In the original movie, where Wilder starred with the legendary Zero Mostel as Max Bialystock, the only musical numbers were on the stage of the production of the fictional Broadway show that was supposed to be doomed to bomb. Where the two shysters plan for it to bomb because, as they hope, it will be so awful that audiences will run away from it. That way no one will notice that they have walked away with hundreds of thousands of dollars from credulous but rich older women of “Little Old Lady Land” who Bialystock services in return for funds to put on his smelly productions such as “The Breaking Wind” and “Bialy Hoos of 1942.”

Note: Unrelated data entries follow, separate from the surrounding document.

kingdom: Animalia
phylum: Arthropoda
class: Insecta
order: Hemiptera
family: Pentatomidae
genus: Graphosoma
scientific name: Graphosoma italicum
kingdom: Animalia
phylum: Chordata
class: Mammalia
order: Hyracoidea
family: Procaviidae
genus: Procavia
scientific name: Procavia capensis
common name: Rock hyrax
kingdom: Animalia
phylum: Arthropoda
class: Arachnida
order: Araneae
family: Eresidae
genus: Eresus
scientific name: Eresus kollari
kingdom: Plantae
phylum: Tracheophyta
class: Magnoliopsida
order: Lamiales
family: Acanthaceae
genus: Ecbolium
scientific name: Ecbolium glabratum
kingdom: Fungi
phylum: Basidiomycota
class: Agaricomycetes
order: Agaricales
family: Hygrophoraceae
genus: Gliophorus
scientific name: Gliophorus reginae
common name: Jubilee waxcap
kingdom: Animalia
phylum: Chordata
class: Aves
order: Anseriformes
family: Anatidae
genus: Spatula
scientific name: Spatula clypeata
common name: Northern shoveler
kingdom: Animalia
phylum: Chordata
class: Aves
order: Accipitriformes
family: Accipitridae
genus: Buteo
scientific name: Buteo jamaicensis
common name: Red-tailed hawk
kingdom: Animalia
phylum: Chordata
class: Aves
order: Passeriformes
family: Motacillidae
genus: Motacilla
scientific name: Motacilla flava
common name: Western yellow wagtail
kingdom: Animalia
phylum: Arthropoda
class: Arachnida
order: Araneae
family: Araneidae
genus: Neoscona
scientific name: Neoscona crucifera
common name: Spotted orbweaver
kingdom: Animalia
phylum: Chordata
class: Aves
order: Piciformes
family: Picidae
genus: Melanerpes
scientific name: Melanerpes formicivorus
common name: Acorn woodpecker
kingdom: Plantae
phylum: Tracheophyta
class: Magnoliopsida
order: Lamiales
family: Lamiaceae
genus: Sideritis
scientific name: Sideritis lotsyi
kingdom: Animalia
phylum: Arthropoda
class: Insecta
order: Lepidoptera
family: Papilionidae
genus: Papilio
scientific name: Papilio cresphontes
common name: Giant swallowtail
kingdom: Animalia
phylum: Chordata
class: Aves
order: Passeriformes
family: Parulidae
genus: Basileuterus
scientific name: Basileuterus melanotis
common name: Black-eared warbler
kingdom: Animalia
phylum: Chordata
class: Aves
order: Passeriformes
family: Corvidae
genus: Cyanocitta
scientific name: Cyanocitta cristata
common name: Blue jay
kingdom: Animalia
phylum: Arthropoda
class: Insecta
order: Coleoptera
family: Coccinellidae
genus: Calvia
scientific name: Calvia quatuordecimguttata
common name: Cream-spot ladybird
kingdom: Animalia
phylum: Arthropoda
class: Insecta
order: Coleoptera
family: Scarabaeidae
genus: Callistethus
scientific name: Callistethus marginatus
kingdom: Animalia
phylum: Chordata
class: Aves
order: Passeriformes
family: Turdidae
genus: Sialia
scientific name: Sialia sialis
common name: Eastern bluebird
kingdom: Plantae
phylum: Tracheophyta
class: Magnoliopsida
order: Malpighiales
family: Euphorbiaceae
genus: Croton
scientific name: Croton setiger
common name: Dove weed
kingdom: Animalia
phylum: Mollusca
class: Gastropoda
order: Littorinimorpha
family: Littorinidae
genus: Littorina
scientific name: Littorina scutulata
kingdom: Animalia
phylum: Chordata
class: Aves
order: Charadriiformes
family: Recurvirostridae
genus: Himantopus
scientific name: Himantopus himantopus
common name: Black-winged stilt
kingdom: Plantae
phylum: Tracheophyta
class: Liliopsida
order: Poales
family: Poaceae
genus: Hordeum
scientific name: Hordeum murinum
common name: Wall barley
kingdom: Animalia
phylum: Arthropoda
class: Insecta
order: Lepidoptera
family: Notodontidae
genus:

In the 2001 Broadway version songs and dance numbers were added, such as “When you got it, flaunt it,” which introduces the Swedish scene-stealing Ulla, played by Katie Barna, an actress so statuesque as to make Lady Liberty in the New York harbor seem like a Muppet. She arrives to be the secretary at the new production company, and immediately turns both men into jelly.
In the Moonlight production Bialystock is played by Jamie Torcellini, who definitely channels the Nathan Lane version, and in fact somewhat resembles him. When Bloom shows up at his office to do his books and informs him that they are a disaster, he muses that it would be possible to make a financial killing if one were to deliberately put on a bad show that was doomed to fail.
In “I wanna be a producer” Bialystock convinces Bloom to leave his soul-crushing job and take a chance on success.
So they set off to find such a bomb. When they find a musical written by one of Hitler’s adoring minions, a loony character named Franz Liebkind (Luke H. Jacobs) who lives on the top of a skyscraper where he raises pigeons. Bialystock invites Bloom to smell and touch the cover of the script. “It’s the Mother Lode!” he says reverently.
They go off in search of directors and actors who will match the awfulness of the script.
But “Springtime for Hitler,” where Hitler is portrayed as a chump and a buffoon and Nazis put on Busby Berkeley style dance numbers, turns out to be an unexpected success, which creates all sorts of problems for the boys.
The play is delightful, wicked fun that hasn’t lost an ounce of its satirical edge, even though the material is almost 60 years old.
The direction and the sets of this production are outstanding, as with most Moonlight productions. Like me, you will find “Springtime for Hitler,” occupying your head for days on end.